On Dec 07, 2007 11:14 -0500, Josef Bacik wrote:
> At this point I've only added the helper functions and converted mke2fs
> (sloppily for now) to use the helper functions. I know we want to make this
> as painless as possible to go between ext2/3/4 so what I plan on doing is
> leave everything as it is and only allow large disks to be formatted if
> EXT4_FEATURE_INCOMPAT_64BIT is set. Any feedback would be awesome, and if
> somebody is already working on this please let me know so I'm not duplicating
> work. Thanks much,

> +_INLINE_ void ext2fs_blocks_count_set(struct ext2_super_block *super,
> + blk64_t blk)
> +{
> + super->s_blocks_count = ext2fs_cpu_to_le32((__u32)blk);
> + super->s_blocks_count_hi = ext2fs_cpu_to_le32(blk >> 32);
> +}

I'm undecided of whether there should be checking of whether INCOMPAT_64BIT
set in the superblock before using the s_blocks*_hi fields. In one sense
these fields are only valid when the INCOMPAT_64BIT flag is set, but
there is also a concern that the 64BIT flag might be incorrectly unset...

Given that these are the ext2fs_* interfaces, and e2fsck should probably
be doing its own validation of the 64BIT flag, along with the size of the
physical device and the s_blocks*_hi fields I think the ext2fs_* functions
SHOULD check for INCOMPAT_64BIT being set before using the _hi fields.

> @@ -191,9 +192,9 @@ static void test_disk(ext2_filsys fs, badblocks_list *bb_list)
> - sprintf(buf, "badblocks -b %d -X %s%s%s %u", fs->blocksize,
> + sprintf(buf, "badblocks -b %d -X %s%s%s %lu", fs->blocksize,
> quiet ? "" : "-s ", (cflag > 1) ? "-w " : "",
> - fs->device_name, fs->super->s_blocks_count-1);
> + fs->device_name, ext2fs_blocks64_count(fs)-1);

"%lu" is not correct for a 64-bit field, which will be long long on 32-bit
systems.
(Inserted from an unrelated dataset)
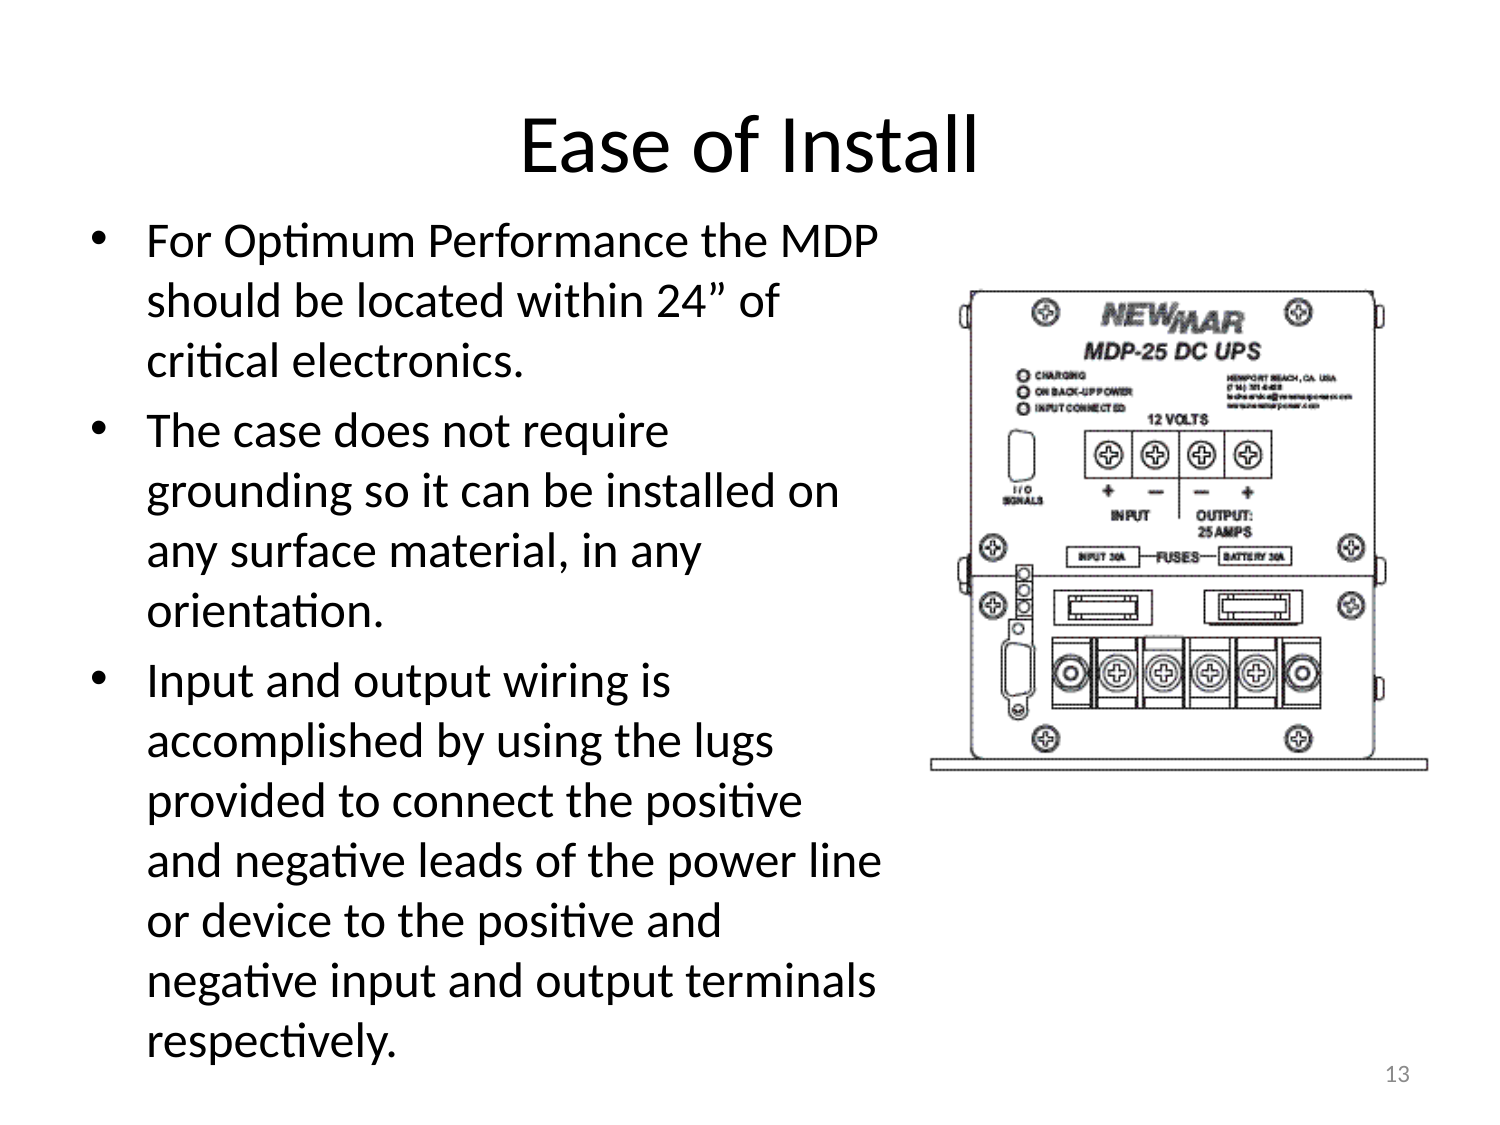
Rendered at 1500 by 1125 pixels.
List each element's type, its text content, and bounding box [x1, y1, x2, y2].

Instead I'd suggest using %llu and casting the return of
ext2fs_blocks64_count() to (unsigned long long).

> - retval = zero_blocks(fs, 0, fs->super->s_blocks_count,
> + retval = zero_blocks(fs, 0, ext2fs_blocks64_count(fs),
> &progress, &blk, &count);

Since zero_blocks() only takes a blk_t as a parameter I think this is
incorrect. However, given it is a static internal function we can also
change the prototype to fix it.

> @@ -686,9 +690,10 @@ static void show_stats(ext2_filsys fs)
> + if (ext2fs_blocks_count(fs_param.super) != ext2fs_blocks_count(s))
> fprintf(stderr, _("warning: %u blocks unused.\n\n"),
> - fs_param.s_blocks_count - s->s_blocks_count);
> + ext2fs_blocks_count(fs_param.super) -
> + ext2fs_blocks_count(s));

Need to cast the difference to (unsigned). The difference will never need
to be a 64-bit value, but the returned type will be blk64_t.

Cheers, Andreas
--
Andreas Dilger
Sr. Staff Engineer, Lustre Group
Sun Microsystems of Canada, Inc.